◆ **Information supplied**:
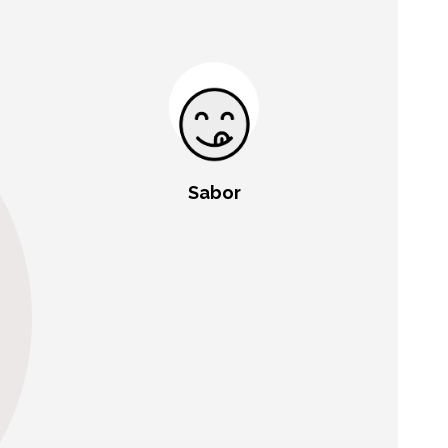
Sabor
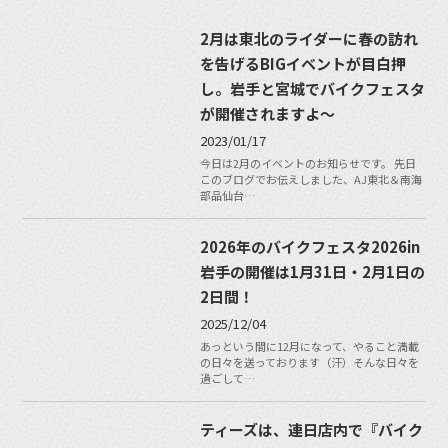
2月は東北のライダーに春の訪れ
を告げるBIGイベントが目白押
し。岩手と宮城でバイクフェスタ
が開催されますよ〜
2023/01/17
今日は2月のイベントのお知らせです。 先日
このブログでお伝えしました、AJ東北＆南海
部品仙台…
2026年のバイクフェスタ2026in
岩手の開催は1月31日・2月1日の
2日間！
2025/12/04
あっという間に12月になって、やること満載
の日々を送っております（汗）そんな日々を
過ごして…
ティーズは、連日店内で『バイク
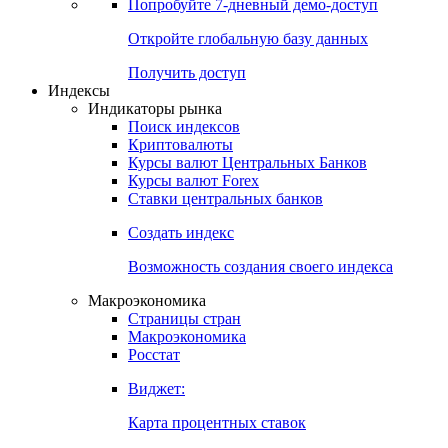
Попробуйте
7-дневный
демо-доступ
Откройте глобальную базу данных
Получить доступ
Индексы
Индикаторы рынка
Поиск индексов
Криптовалюты
Курсы валют Центральных Банков
Курсы валют Forex
Ставки центральных банков
Создать индекс
Возможность создания своего индекса
Макроэкономика
Страницы стран
Макроэкономика
Росстат
Виджет:
Карта процентных ставок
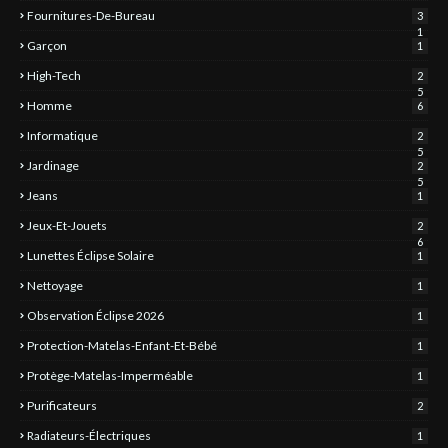
Fournitures-De-Bureau
3
1
Garçon
1
High-Tech
2
5
Homme
6
Informatique
2
5
Jardinage
2
5
Jeans
1
Jeux-Et-Jouets
2
6
Lunettes Éclipse Solaire
1
Nettoyage
1
Observation Éclipse 2026
1
Protection-Matelas-Enfant-Et-Bébé
1
Protège-Matelas-Imperméable
1
Purificateurs
2
Radiateurs-Électriques
1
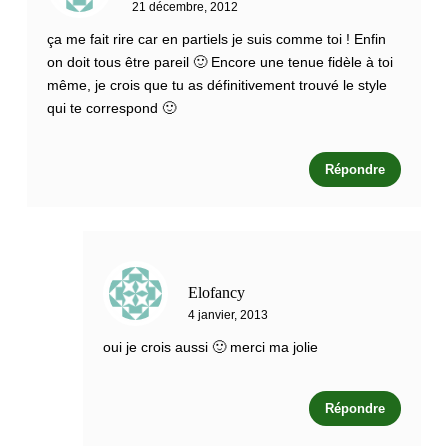
21 décembre, 2012
ça me fait rire car en partiels je suis comme toi ! Enfin
on doit tous être pareil 🙂 Encore une tenue fidèle à toi
même, je crois que tu as définitivement trouvé le style
qui te correspond 🙂
Répondre
Elofancy
4 janvier, 2013
oui je crois aussi 🙂 merci ma jolie
Répondre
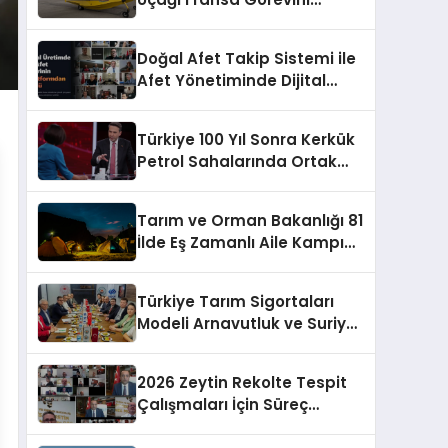
Tamamlayıp Döndü
Doğal Afet Takip Sistemi ile
Afet Yönetiminde Dijital
Dönem
Türkiye 100 Yıl Sonra Kerkük
Petrol Sahalarında Ortak
Oldu
Tarım ve Orman Bakanlığı 81
İlde Eş Zamanlı Aile Kampı
Düzenleyecek
Türkiye Tarım Sigortaları
Modeli Arnavutluk ve Suriye
Heyetlerine Tanıtıldı
2026 Zeytin Rekolte Tespit
Çalışmaları İçin Süreç
Başladı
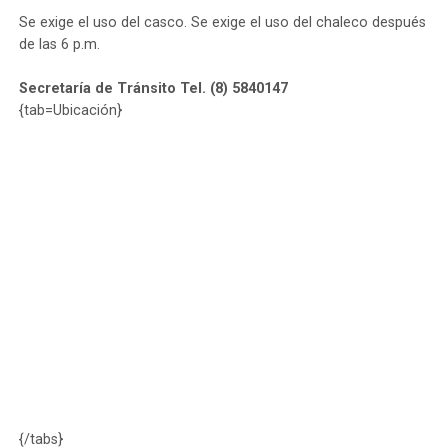
Se exige el uso del casco. Se exige el uso del chaleco después
de las 6 p.m.
Secretaría de Tránsito Tel. (8) 5840147
{tab=Ubicación}
{/tabs}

◆ **What is expected**: Each record above must be returned exactly as written, with its pictures omitted.

◆ **Exercise answer**:
Sabor
2月は東北のライダーに春の訪れ
を告げるBIGイベントが目白押
し。岩手と宮城でバイクフェスタ
が開催されますよ〜
2023/01/17
今日は2月のイベントのお知らせです。 先日
このブログでお伝えしました、AJ東北＆南海
部品仙台…
2026年のバイクフェスタ2026in
岩手の開催は1月31日・2月1日の
2日間！
2025/12/04
あっという間に12月になって、やること満載
の日々を送っております（汗）そんな日々を
過ごして…
ティーズは、連日店内で『バイク
Попробуйте
7-дневный
демо-доступ
Откройте глобальную базу данных
Получить доступ
Индексы
Индикаторы рынка
Поиск индексов
Криптовалюты
Курсы валют Центральных Банков
Курсы валют Forex
Ставки центральных банков
Создать индекс
Возможность создания своего индекса
Макроэкономика
Страницы стран
Макроэкономика
Росстат
Виджет:
Карта процентных ставок
Fournitures-De-Bureau
3
1
Garçon
1
High-Tech
2
5
Homme
6
Informatique
2
5
Jardinage
2
5
Jeans
1
Jeux-Et-Jouets
2
6
Lunettes Éclipse Solaire
1
Nettoyage
1
Observation Éclipse 2026
1
Protection-Matelas-Enfant-Et-Bébé
1
Protège-Matelas-Imperméable
1
Purificateurs
2
Radiateurs-Électriques
1
21 décembre, 2012
ça me fait rire car en partiels je suis comme toi ! Enfin
on doit tous être pareil 🙂 Encore une tenue fidèle à toi
même, je crois que tu as définitivement trouvé le style
qui te correspond 🙂
Répondre
Elofancy
4 janvier, 2013
oui je crois aussi 🙂 merci ma jolie
Répondre
Tamamlayıp Döndü
Doğal Afet Takip Sistemi ile
Afet Yönetiminde Dijital
Dönem
Türkiye 100 Yıl Sonra Kerkük
Petrol Sahalarında Ortak
Oldu
Tarım ve Orman Bakanlığı 81
İlde Eş Zamanlı Aile Kampı
Düzenleyecek
Türkiye Tarım Sigortaları
Modeli Arnavutluk ve Suriye
Heyetlerine Tanıtıldı
2026 Zeytin Rekolte Tespit
Çalışmaları İçin Süreç
Başladı
Se exige el uso del casco. Se exige el uso del chaleco después
de las 6 p.m.
Secretaría de Tránsito Tel. (8) 5840147
{tab=Ubicación}
{/tabs}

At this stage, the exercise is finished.